6. Initiating an XML Stream
In order to exchange serverless messages, the initiator and
recipient MUST first establish XML streams between themselves,
as is familiar from RFC 3920.
First, the initiator opens a TCP connection at the IP address
and port discovered via the DNS lookup for an entity and opens
an XML stream to the recipient, which SHOULD include 'to' and
'from' address. [...]

This sounds pretty precise; point-to-point communication is over TCP.  The Security Considerations section discussed some of the different constraints for XMPP in serverless mode, and states that …

To secure communications between serverless entities, it is RECOMMENDED to negotiate the use of TLS and SASL for the XML stream as described in RFC 3920

Having stumbled across Datagram TLS (wikipedia, design writeup), I wonder whether that might also be an option for the layer providing the XML stream between entities.  For example, the chownat tool shows a UDP-based trick for establishing bidirectional communication between entities, even when they’re both behind NAT. I can’t help but wonder whether XMPP could be layered somehow on top of that (OpenSSL libraries have Datagram TLS support already, apparently). There are also other mechanisms I’ve been discussing with Mo McRoberts and Libby Miller lately, e.g. Mo’s dynamic dns / pubkeys idea, or his trick of running an XMPP server in the home, and opening it up via UPnP. But that’s for another time.

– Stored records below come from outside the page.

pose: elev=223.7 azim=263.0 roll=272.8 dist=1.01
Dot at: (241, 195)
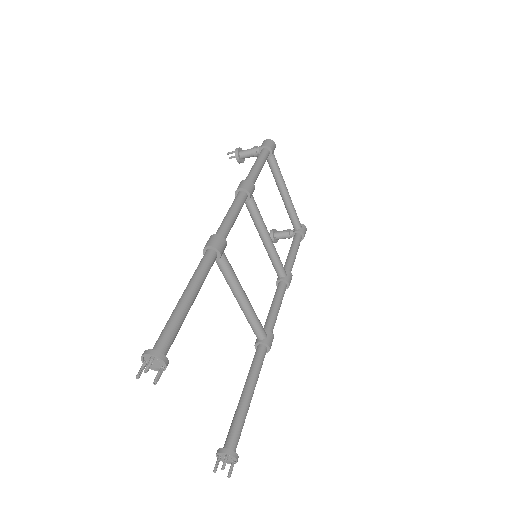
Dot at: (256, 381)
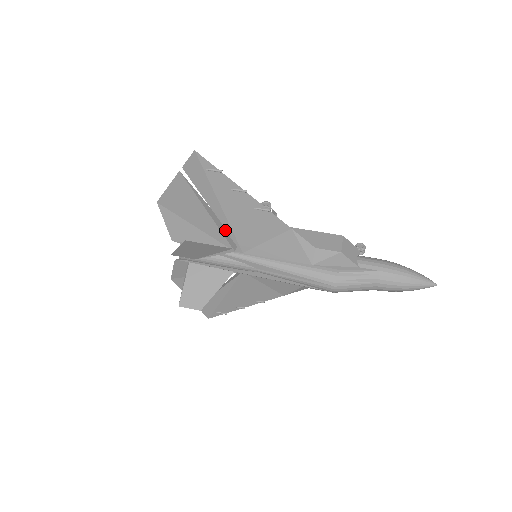
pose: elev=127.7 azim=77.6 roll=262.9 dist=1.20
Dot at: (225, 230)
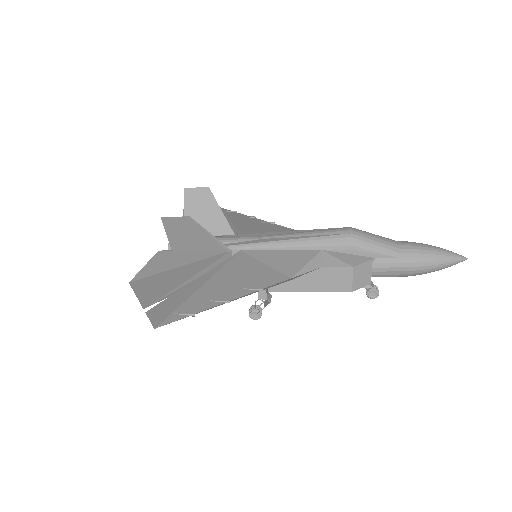
Dot at: occluded
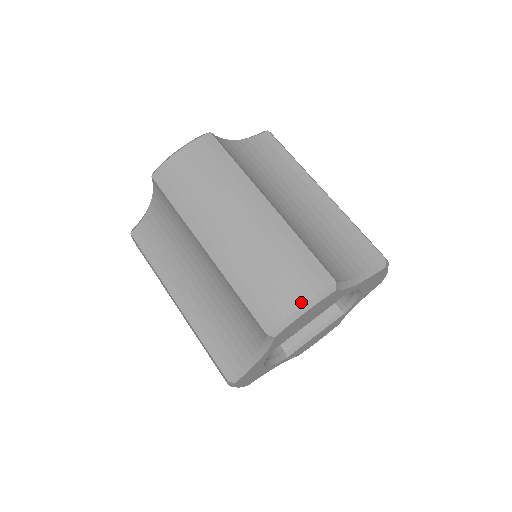
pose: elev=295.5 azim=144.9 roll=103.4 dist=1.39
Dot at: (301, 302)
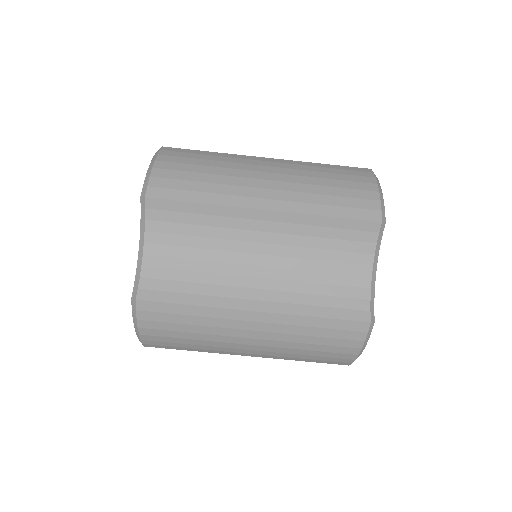
Dot at: (357, 350)
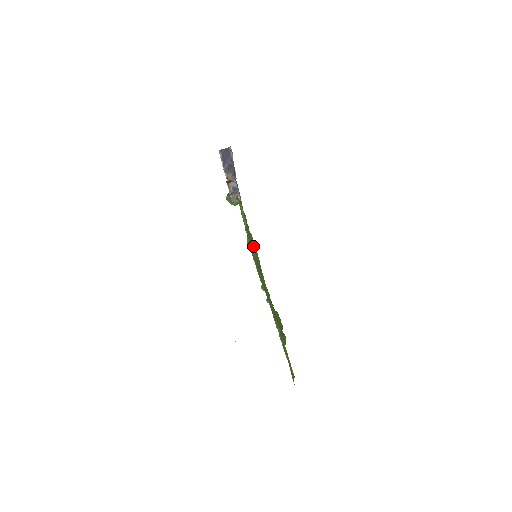
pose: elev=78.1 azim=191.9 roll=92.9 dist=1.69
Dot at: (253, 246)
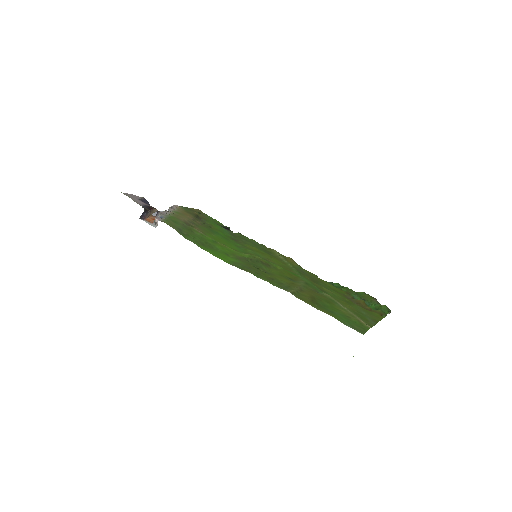
Dot at: (258, 253)
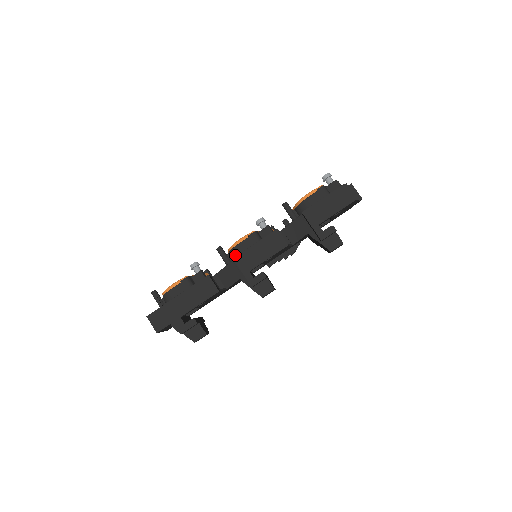
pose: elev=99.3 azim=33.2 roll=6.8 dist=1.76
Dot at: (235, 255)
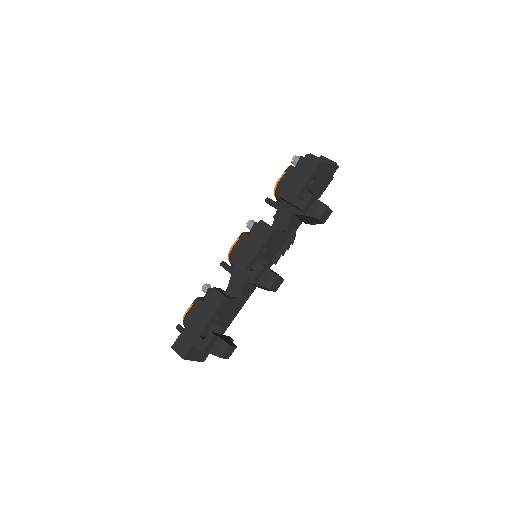
Dot at: occluded
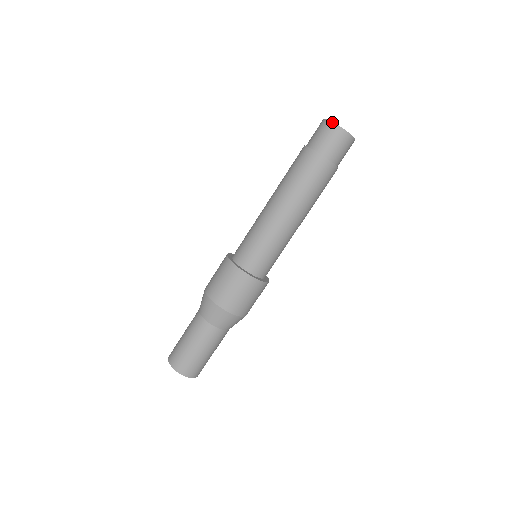
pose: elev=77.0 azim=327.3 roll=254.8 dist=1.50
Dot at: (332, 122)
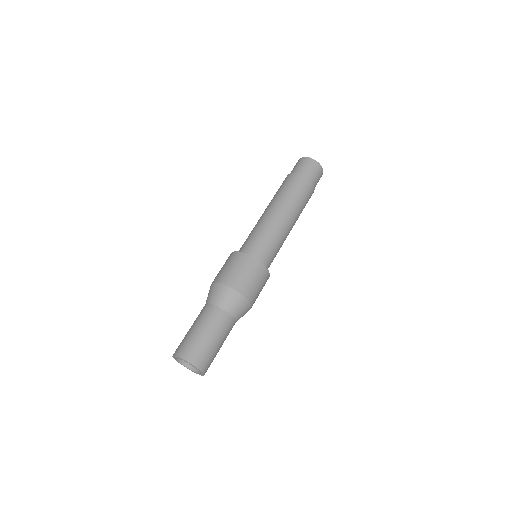
Dot at: (308, 157)
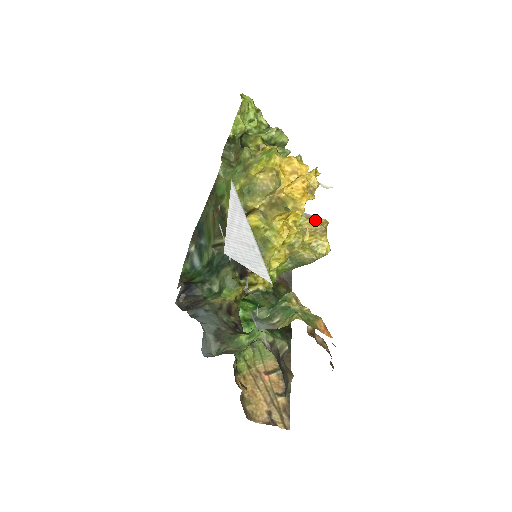
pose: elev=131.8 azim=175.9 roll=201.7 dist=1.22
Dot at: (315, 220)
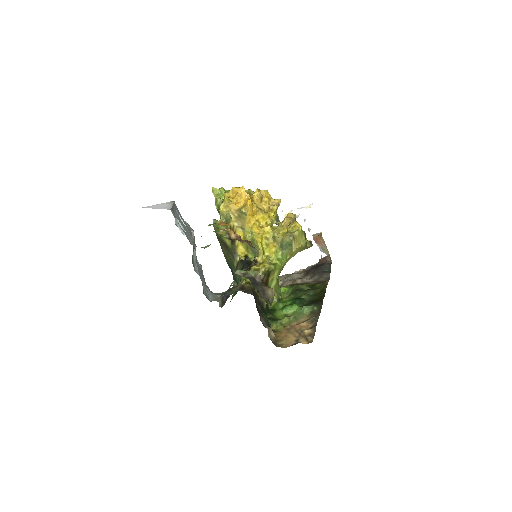
Dot at: (285, 218)
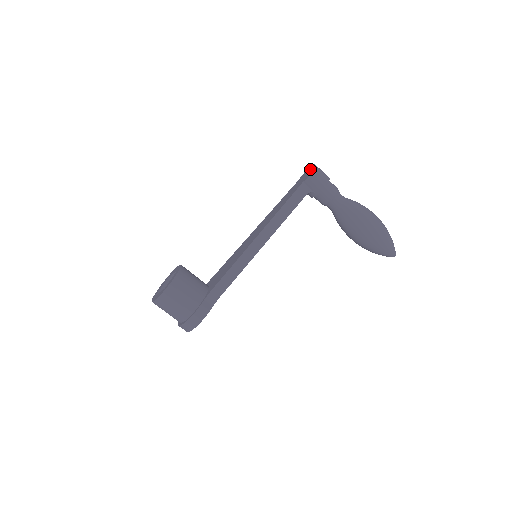
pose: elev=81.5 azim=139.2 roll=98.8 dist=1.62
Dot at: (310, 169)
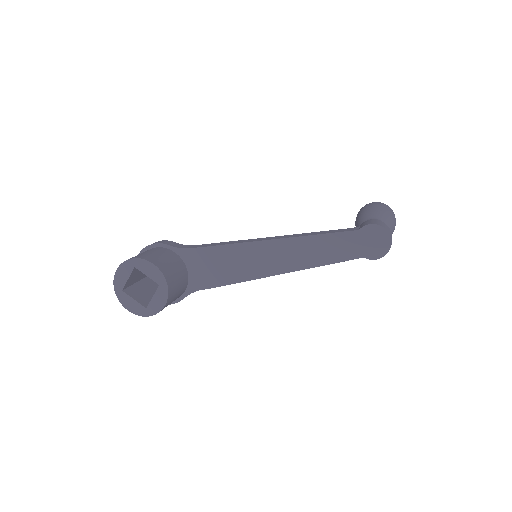
Dot at: (382, 240)
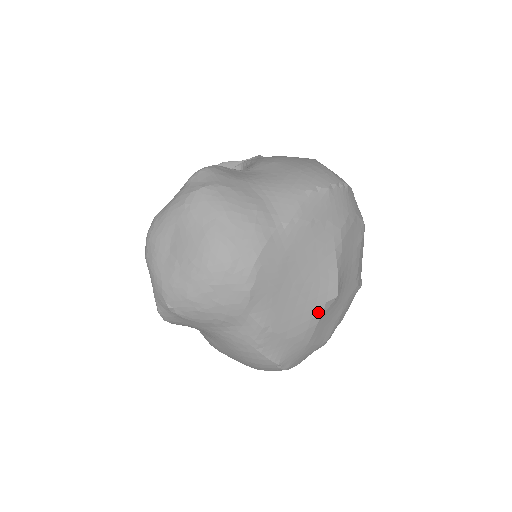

So back on my main theme: XMPP is holding itself back by always emphasising the server-mediated role. XEP-0174 has the feel of an afterthought rather than a core part of what the XMPP community offers to the wider technology scene, and the support for it in toolkits lags similarly. I’d love to hear from ‘live and breath XMPP’ folk what exactly they think is needed before it can become a more central part of the XMPP world.

From the TV remotes use case we have a few constraints, such as the need to associate identities established in different environments (eg. via public key). If xmpp:danbri-ipad@danbri.org is already on the server-based XMPP roster of xmpp:nevali-tv@nevali.net, can pubkey info in their XMPP vCards be used to help re-establish trusted communications when the devices find themselves connected in the same LAN? It seems just plain nuts to have a remote control communicate with another box in the same room via transatlantic links through Google Talk and Amazon EC2, and yet that’s the general pattern of normal XMPP communications. What would it take to have more out-of-the-box support for XEP-0174 from the XMPP toolkits? Some combination of beer, money, or a shared sense that this is worth doing and that XMPP has huge potential beyond the server-based communications model it grew from?